● **文書の抜粋**
════════════════════

本日(2019.1.15)、以下の記事を見つけました。
https://www.mag2.com/p/news/381873#start_point
内容は、官僚の出世や年金確保、政治家の議席維持のために、捕鯨関連の予算が継続され、また商業捕鯨を続けるべきだという空気になっているのが問題だと論じていて、たいへん興味深いものです。
その中でも、後半に説明されている「役人と政治家に殺される子供たち」というところで、鯨肉にメチル水銀が大量に含まれていることが説明されていました。
その量について「北大西洋で獲れるマッコウクジラの筋肉には、平均で0.7ppm(0.7mg/kg)のメチル水銀が含まれています」とのこと。

════════════════════

● **提供データ**
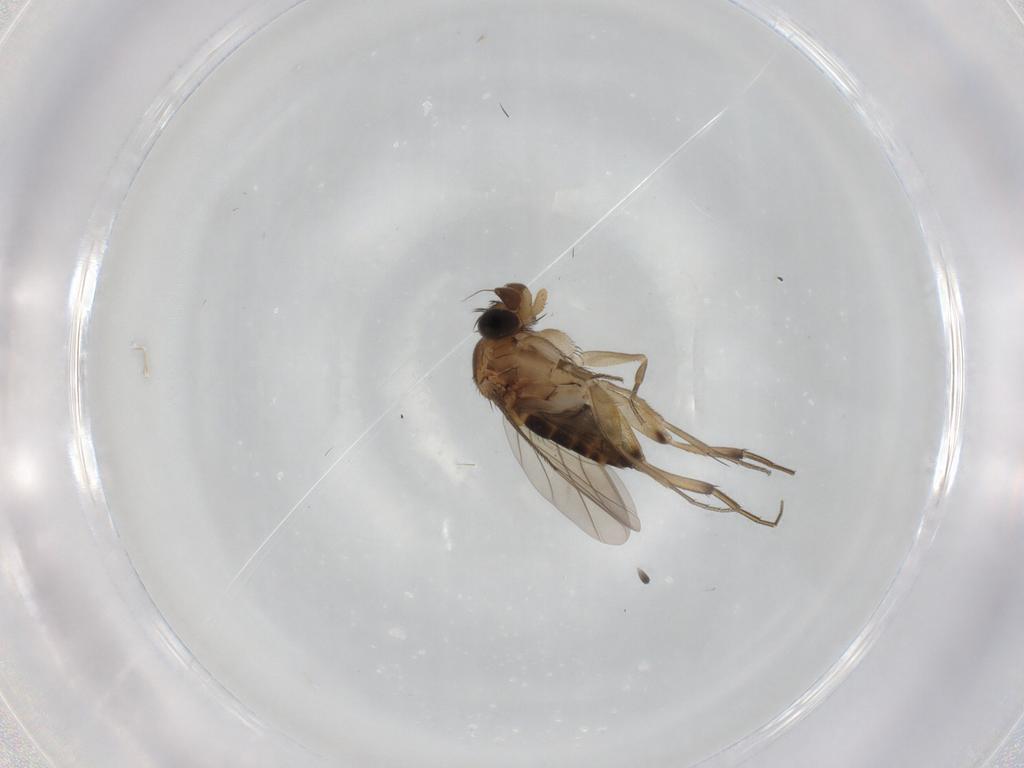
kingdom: Animalia
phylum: Arthropoda
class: Insecta
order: Diptera
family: Phoridae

════════════════════

● **課題のねらい**
捕鯨予算と鯨肉に含まれるメチル水銀について論じた文章を、最後の文の後から書き継ぎなさい。

● **出力結果**
この0.7ppmは、よろしくない数字であるとのことですが、一体どの程度のものなのか分からないので、その意味をきちんと理解し、鯨肉以外にもどんな食材にどれだけメチル水銀が含まれていて、それをどれだけ食べると人体にはどれくらいの影響を与えてしまうのか、ざっくり理解したいと思います。
- メチル水銀とは?
- ppmとは?
- 0.7ppmとはどれだけの鯨肉?
- どれぐらい食べ続けるのがよくないの?(安全基準)
- 鯨肉以外にどれだけのメチル水銀が?
あたりを調べてみようと思います。
メチル水銀とは?
メチル水銀とは、Wikiペディアの冒頭をそのまま使うと、
メチル水銀(メチルすいぎん、英: Methylmercury)とは、水銀がメチル化された有機水銀化合物の総称。生物濃縮性の高い毒物である[1]。水俣病の原因ともなった。
https://ja.m.wikipedia.org/wiki/メチル水銀
とある通り、いわゆる有機水銀で、水俣病の原因にもなった非常に危険な化合物です。
ちなみに水俣病は、昭和の高度経済成長期に日本の負の遺産として日本人が知っておかなければならない、4大公害病のひとつです。
ppmとは?0.7ppmとはどれだけの鯨肉?
ppmとは、「parts per million」の頭文字をとったもので、100万分の1のことです。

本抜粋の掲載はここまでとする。